Extracted data START

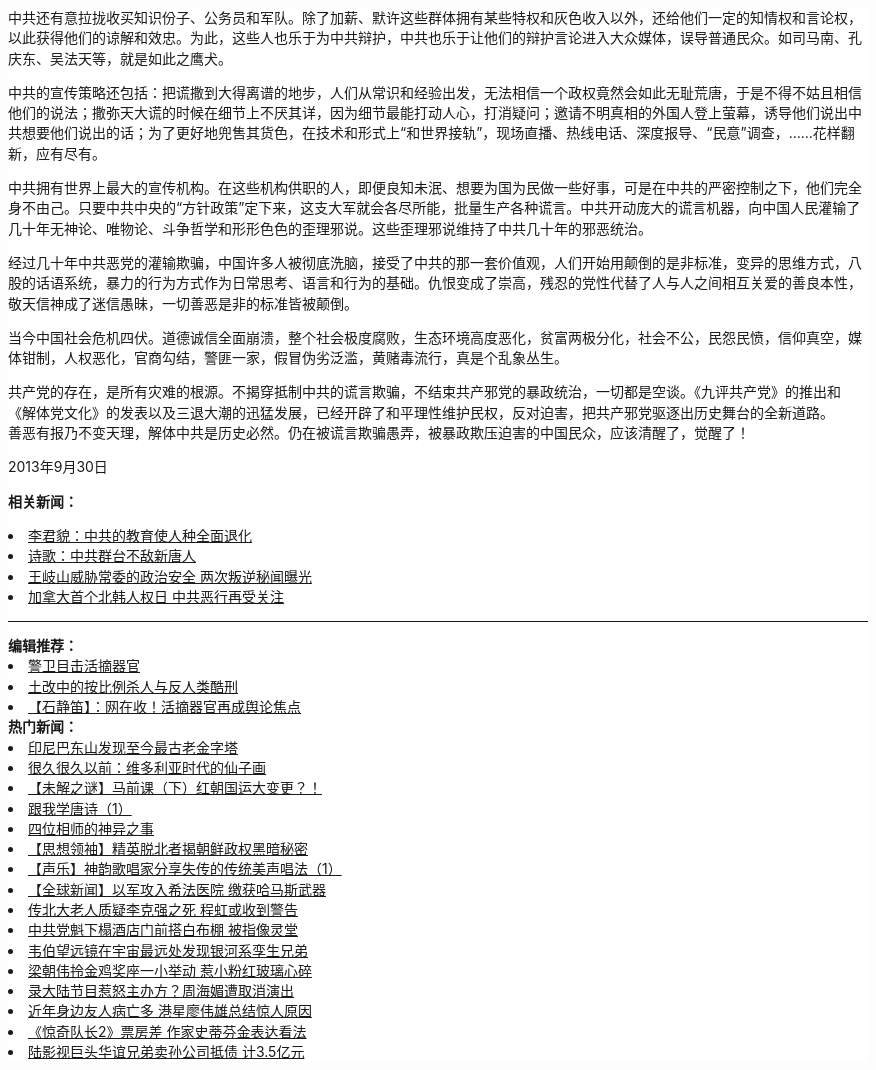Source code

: <p>中共还有意拉拢收买知识份子、公务员和军队。除了加薪、默许这些群体拥有某些特权和灰色收入以外，还给他们一定的知情权和言论权，以此获得他们的谅解和效忠。为此，这些人也乐于为中共辩护，中共也乐于让他们的辩护言论进入大众媒体，误导普通民众。如司马南、孔庆东、吴法天等，就是如此之鹰犬。</p>
<p>中共的宣传策略还包括：把谎撒到大得离谱的地步，人们从常识和经验出发，无法相信一个政权竟然会如此无耻荒唐，于是不得不姑且相信他们的说法；撒弥天大谎的时候在细节上不厌其详，因为细节最能打动人心，打消疑问；邀请不明真相的外国人登上萤幕，诱导他们说出中共想要他们说出的话；为了更好地兜售其货色，在技术和形式上“和世界接轨”，现场直播、热线电话、深度报导、“民意”调查，……花样翻新，应有尽有。 </p>
<p>中共拥有世界上最大的宣传机构。在这些机构供职的人，即便良知未泯、想要为国为民做一些好事，可是在中共的严密控制之下，他们完全身不由己。只要中共中央的“方针政策”定下来，这支大军就会各尽所能，批量生产各种谎言。中共开动庞大的谎言机器，向中国人民灌输了几十年无神论、唯物论、斗争哲学和形形色色的歪理邪说。这些歪理邪说维持了中共几十年的邪恶统治。</p>
<p>经过几十年中共恶党的灌输欺骗，中国许多人被彻底洗脑，接受了中共的那一套价值观，人们开始用颠倒的是非标准，变异的思维方式，八股的话语系统，暴力的行为方式作为日常思考、语言和行为的基础。仇恨变成了崇高，残忍的党性代替了人与人之间相互关爱的善良本性，敬天信神成了迷信愚昧，一切善恶是非的标准皆被颠倒。</p>
<p>当今中国社会危机四伏。道德诚信全面崩溃，整个社会极度腐败，生态环境高度恶化，贫富两极分化，社会不公，民怨民愤，信仰真空，媒体钳制，人权恶化，官商勾结，警匪一家，假冒伪劣泛滥，黄赌毒流行，真是个乱象丛生。</p>
<p>共产党的存在，是所有灾难的根源。不揭穿抵制中共的谎言欺骗，不结束共产邪党的暴政统治，一切都是空谈。《九评共产党》的推出和《解体党文化》的发表以及三退大潮的迅猛发展，已经开辟了和平理性维护民权，反对迫害，把共产邪党驱逐出历史舞台的全新道路。<br />善恶有报乃不变天理，解体中共是历史必然。仍在被谎言欺骗愚弄，被暴政欺压迫害的中国民众，应该清醒了，觉醒了！</p>
<p>2013年9月30日</p>
<p></p>
	
<strong>相关新闻：</strong>
<li><a href="https://github.com/19920513/djy/blob/master/gb/13/9/29/n3975273.md#1">李君貌：中共的教育使人种全面退化</a></li>
<li><a href="https://github.com/19920513/djy/blob/master/gb/13/9/30/n3975326.md#1">诗歌：中共群台不敌新唐人</a></li>
<li><a href="https://github.com/19920513/djy/blob/master/gb/13/9/30/n3975327.md#1">王岐山威胁常委的政治安全 两次叛逆秘闻曝光</a></li>
<li><a href="https://github.com/19920513/djy/blob/master/gb/13/9/30/n3975329.md#1">加拿大首个北韩人权日 中共恶行再受关注</a></li>
<hr>
<strong>编辑推荐：</strong>
<li><a href="https://github.com/19920513/djy/blob/master/gb/16/3/16/n4663449.md?dfh#1" target="_blank">警卫目击活摘器官</a></li><li><a href="https://github.com/19920513/djy/blob/master/gb/18/6/26/n10513377.md#1" target="_blank">土改中的按比例杀人与反人类酷刑</a></li><li><a href="https://github.com/19920513/djy/blob/master/gb/12/9/14/n3683060.md#1" target="_blank">【石静笛】：网在收！活摘器官再成舆论焦点</a></li>
<strong>热门新闻：</strong>
<li><a href="https://github.com/19920513/djy/blob/master/gb/23/11/12/n14115070.md#1">印尼巴东山发现至今最古老金字塔</a></li>
<li><a href="https://github.com/19920513/djy/blob/master/gb/23/11/8/n14112353.md#1">很久很久以前：维多利亚时代的仙子画</a></li>
<li><a href="https://github.com/19920513/djy/blob/master/gb/23/11/10/n14113379.md#1">【未解之谜】马前课（下）红朝国运大变更？！</a></li>
<li><a href="https://github.com/19920513/djy/blob/master/gb/23/11/8/n14112219.md#1">跟我学唐诗（1）</a></li>
<li><a href="https://github.com/19920513/djy/blob/master/gb/23/11/7/n14111628.md#1">四位相师的神异之事</a></li>
<li><a href="https://github.com/19920513/djy/blob/master/gb/23/11/6/n14110908.md#1">【思想领袖】精英脱北者揭朝鲜政权黑暗秘密</a></li>
<li><a href="https://github.com/19920513/djy/blob/master/gb/21/12/15/n13439811.md#1">【声乐】神韵歌唱家分享失传的传统美声唱法（1）</a></li>
<li><a href="https://github.com/19920513/djy/blob/master/gb/23/11/16/n14117752.md#1">【全球新闻】以军攻入希法医院 缴获哈马斯武器</a></li>
<li><a href="https://github.com/19920513/djy/blob/master/gb/23/11/14/n14115899.md#1">传北大老人质疑李克强之死 程虹或收到警告</a></li>
<li><a href="https://github.com/19920513/djy/blob/master/gb/23/11/14/n14116341.md#1">中共党魁下榻酒店门前搭白布棚 被指像灵堂</a></li>
<li><a href="https://github.com/19920513/djy/blob/master/gb/23/11/14/n14115884.md#1">韦伯望远镜在宇宙最远处发现银河系孪生兄弟</a></li>
<li><a href="https://github.com/19920513/djy/blob/master/gb/23/11/14/n14116452.md#1">梁朝伟拎金鸡奖座一小举动 惹小粉红玻璃心碎</a></li>
<li><a href="https://github.com/19920513/djy/blob/master/gb/23/11/13/n14115783.md#1">录大陆节目惹怒主办方？周海媚遭取消演出</a></li>
<li><a href="https://github.com/19920513/djy/blob/master/gb/23/11/14/n14116517.md#1">近年身边友人病亡多 港星廖伟雄总结惊人原因</a></li>
<li><a href="https://github.com/19920513/djy/blob/master/gb/23/11/14/n14115941.md#1">《惊奇队长2》票房差 作家史蒂芬金表达看法</a></li>
<li><a href="https://github.com/19920513/djy/blob/master/gb/23/11/14/n14116440.md#1">陆影视巨头华谊兄弟卖孙公司抵债 计3.5亿元</a></li>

Extracted data END

State how many lines in the records above contain the word "strong", giving only the number.

3